Does anyone own a x-bolt stainless stalker that they could tell me somethink about them before I purchase one


----------



## maranatha77 (Oct 27, 2008)

Did you mean an A-bolt Stainless Stalker by Browning?


----------



## ac700wildcat (Oct 30, 2006)

maranatha77 said:


> Did you mean an A-bolt Stainless Stalker by Browning?

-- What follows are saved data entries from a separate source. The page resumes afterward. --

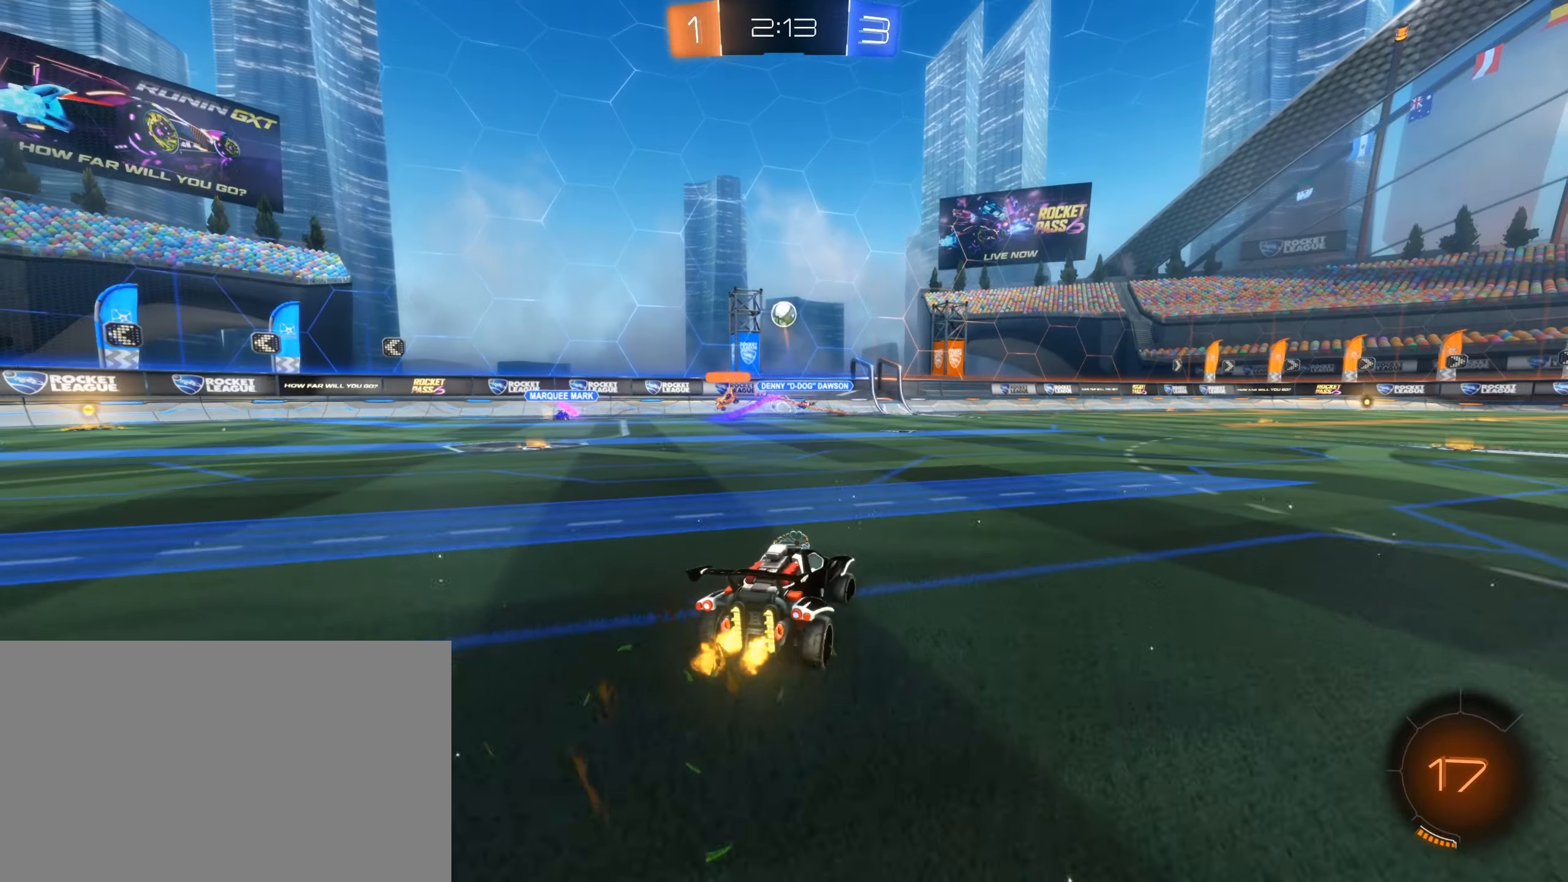
{"keys": ["w"], "mouse": [], "events": [[234, "d", "up"]]}
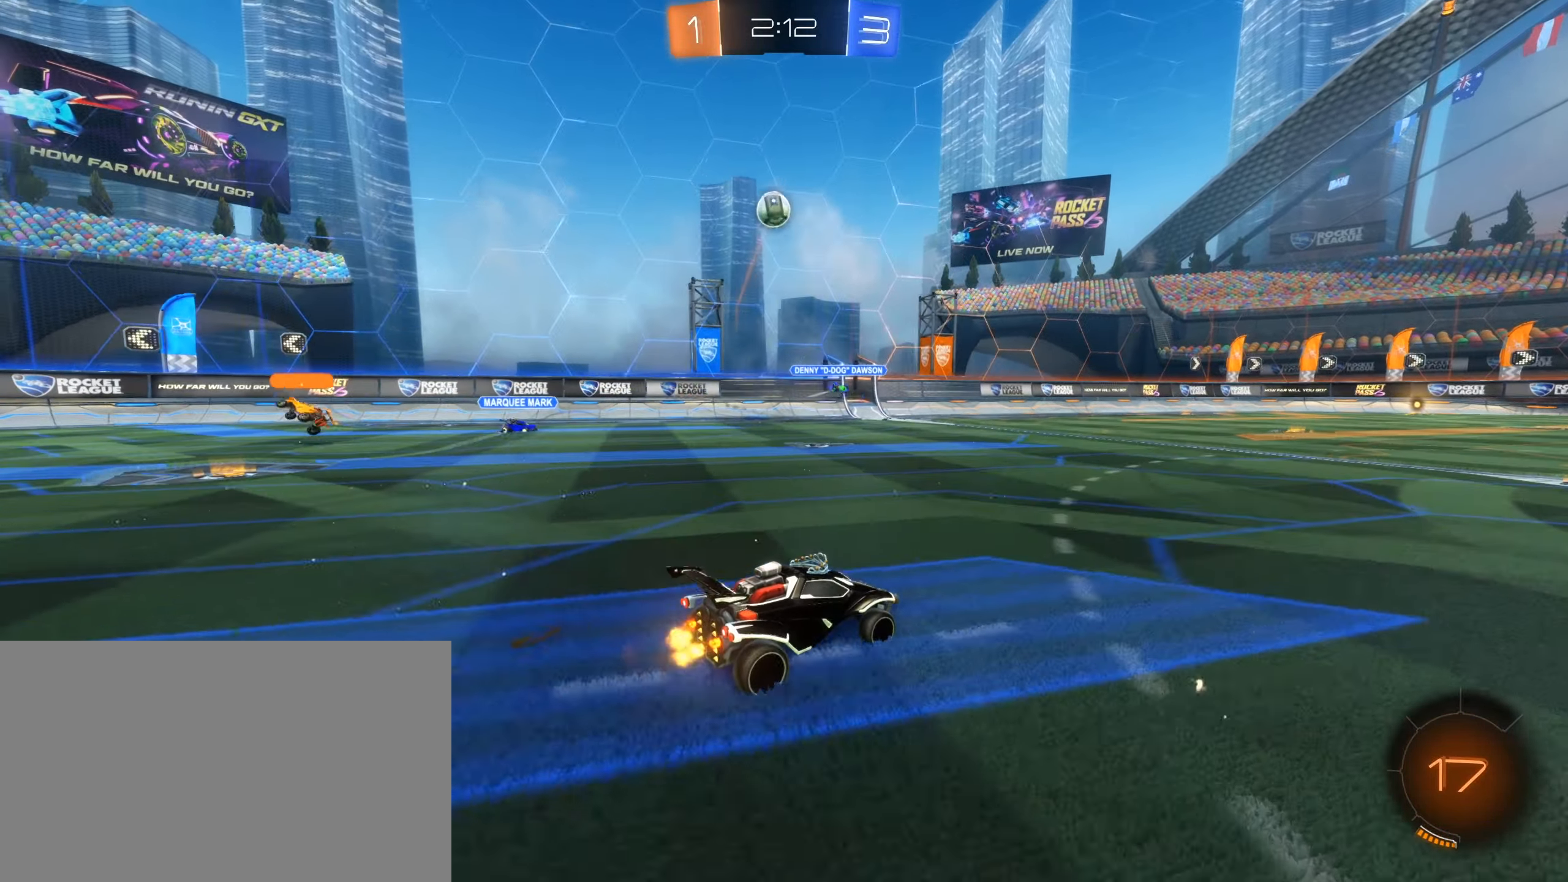
{"keys": ["d", "w"], "mouse": [], "events": [[334, "d", "down"]]}
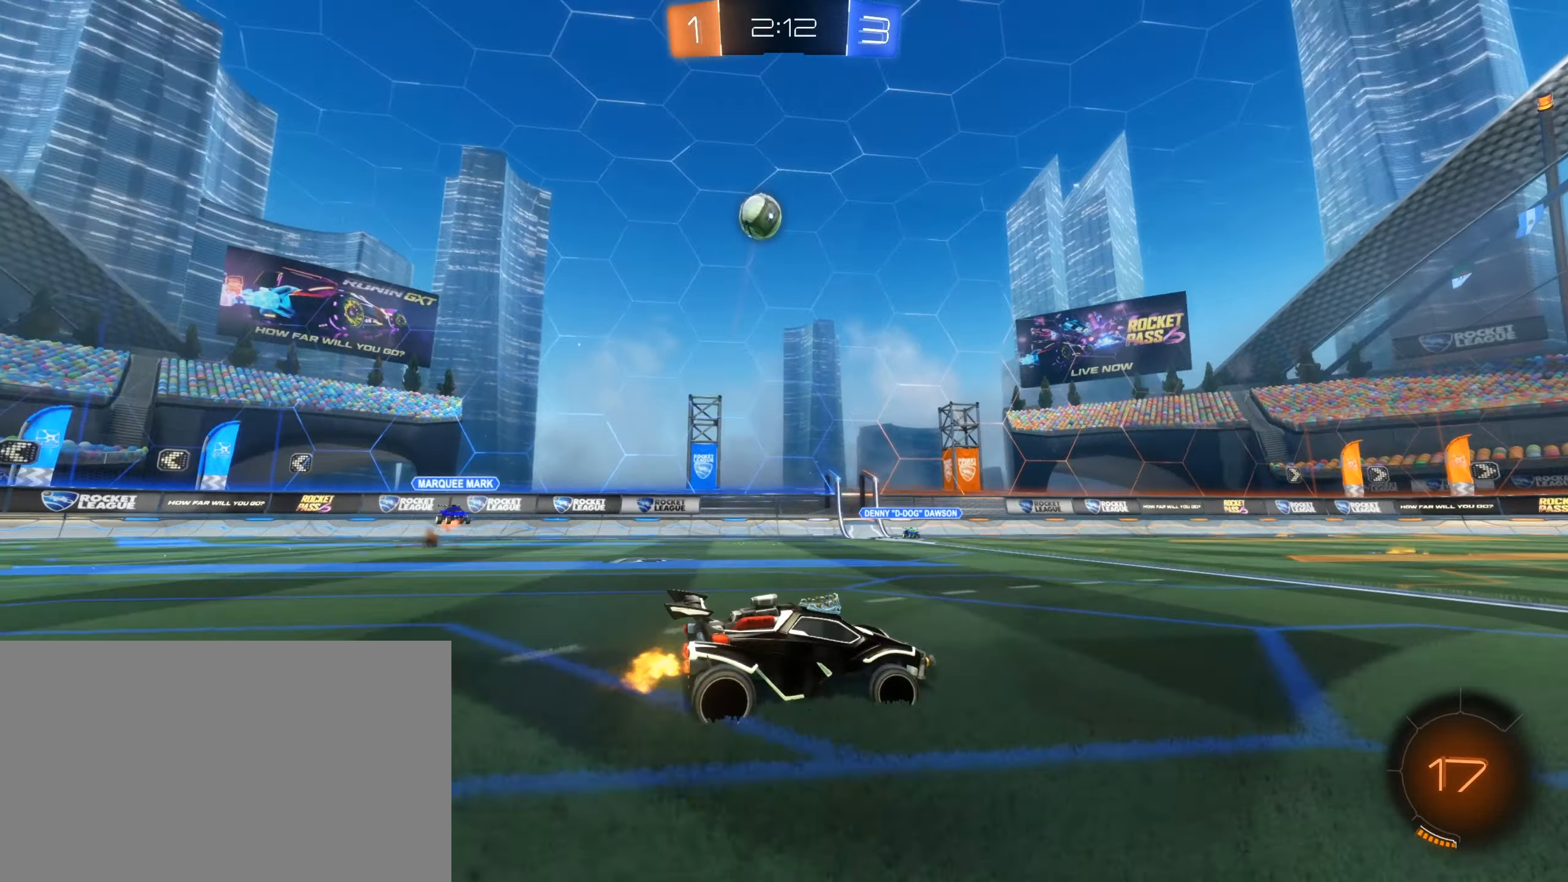
{"keys": ["w"], "mouse": [], "events": [[250, "d", "up"], [350, "a", "down"], [450, "a", "up"]]}
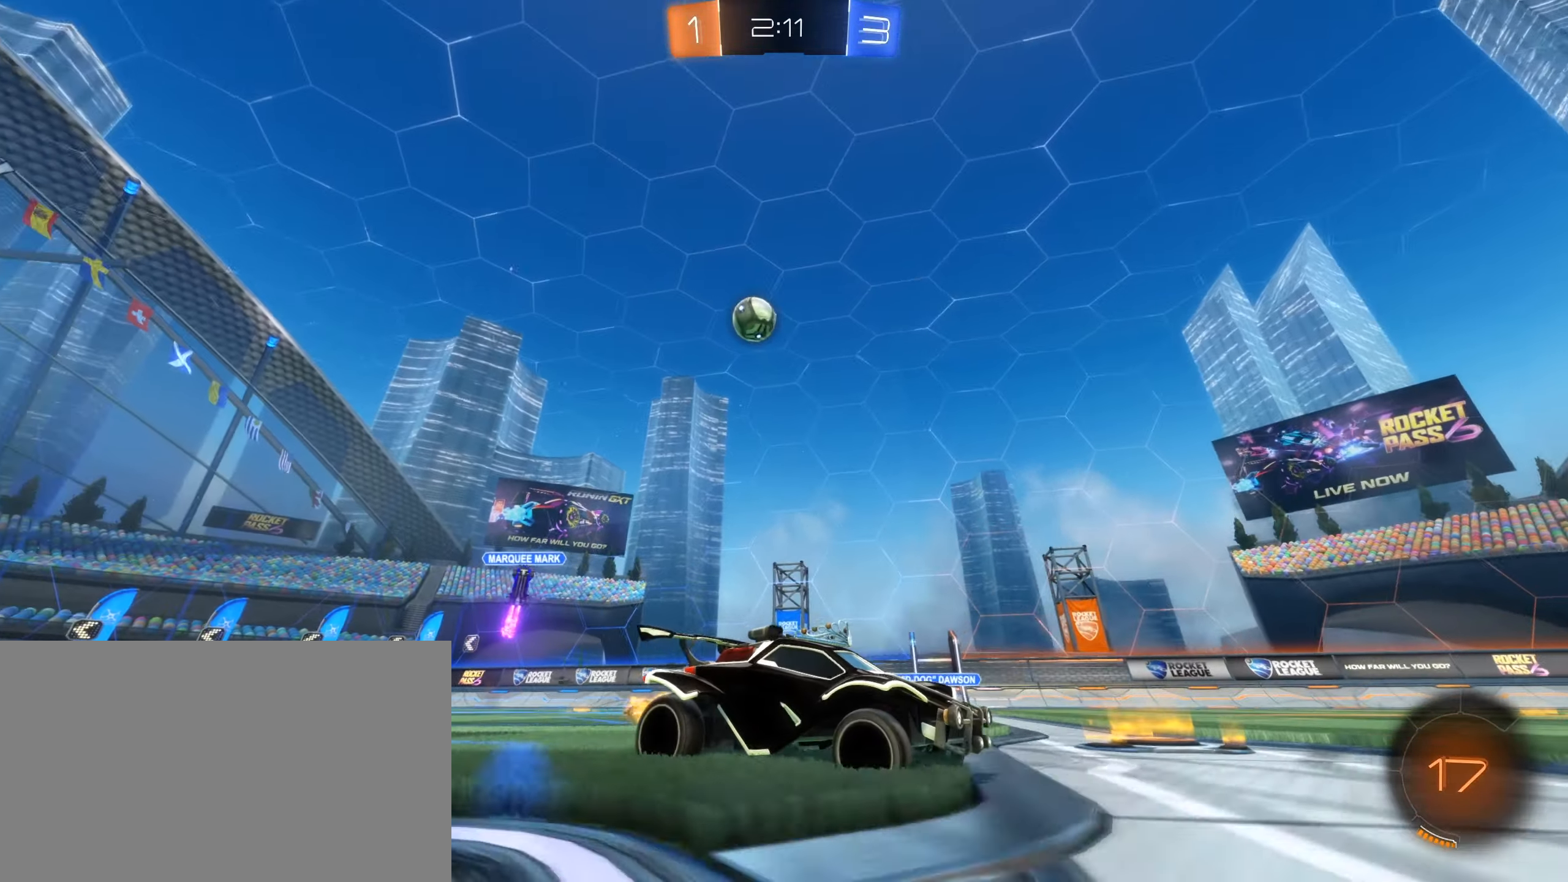
{"keys": [], "mouse": []}
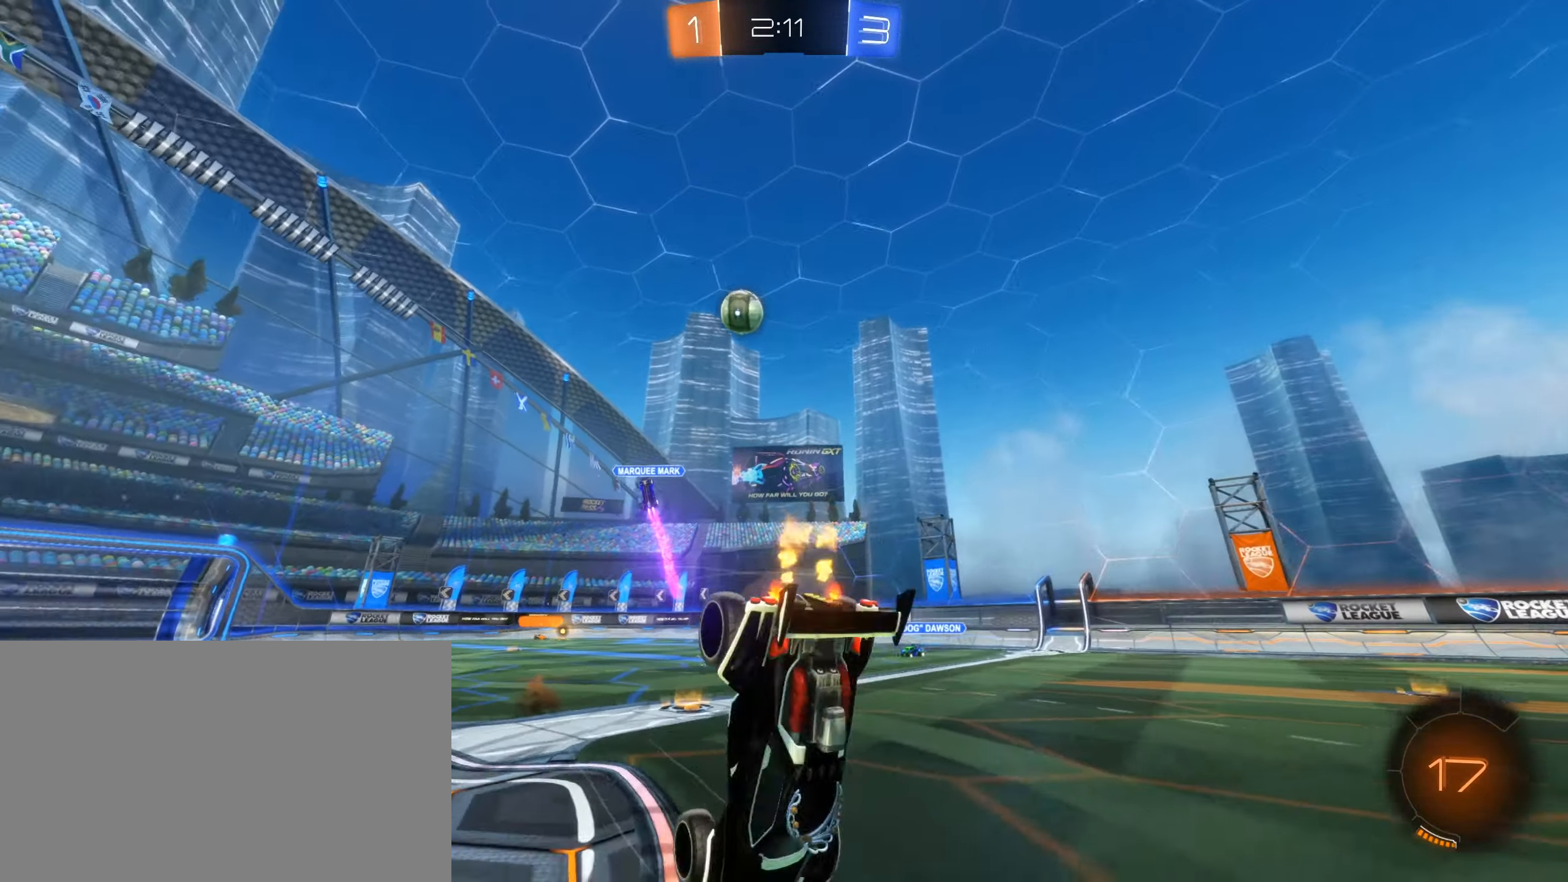
{"keys": [], "mouse": []}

X-bolt is a new model from Browning. Its supposed to replace the a-bolt. Its basically and a-bolt with a better trigger, more screws holding the bases on, removable clip instead of a hinged floorplate, and a better recoil pad. I think the safety is changed so you can work the bolt while the safety is still on. Overall its the same action as the a-bolt with those changes.


----------



## highrack (Nov 30, 2005)

just bought 1 today in a 25-06 will get scope mounted today and hope to shoot some tonite. I went with the hunter model wood stock and blue barrel nice looking guns


----------



## hunt4P&amp;Y (Sep 23, 2004)

I wish they would have kept the old clip. That was one of the things that set them apart!


----------



## maranatha77 (Oct 27, 2008)

AWWW, I guess I am out of the loop. I like my A-bolts. Own 3: 25.06, 280, and 338. I am looking at another in the 300 Win Mag. I like the tang safety. I also like the bolt locked with the safety on. I lived in Sitka, Alaska with the Brown Bears too many years. Always traveled with a round in the chamber. Saved my life once. The clips were a weak spot in my opinion, sometimes the bullets would not seat and stack well in the clip. God bless, Paul...<><


----------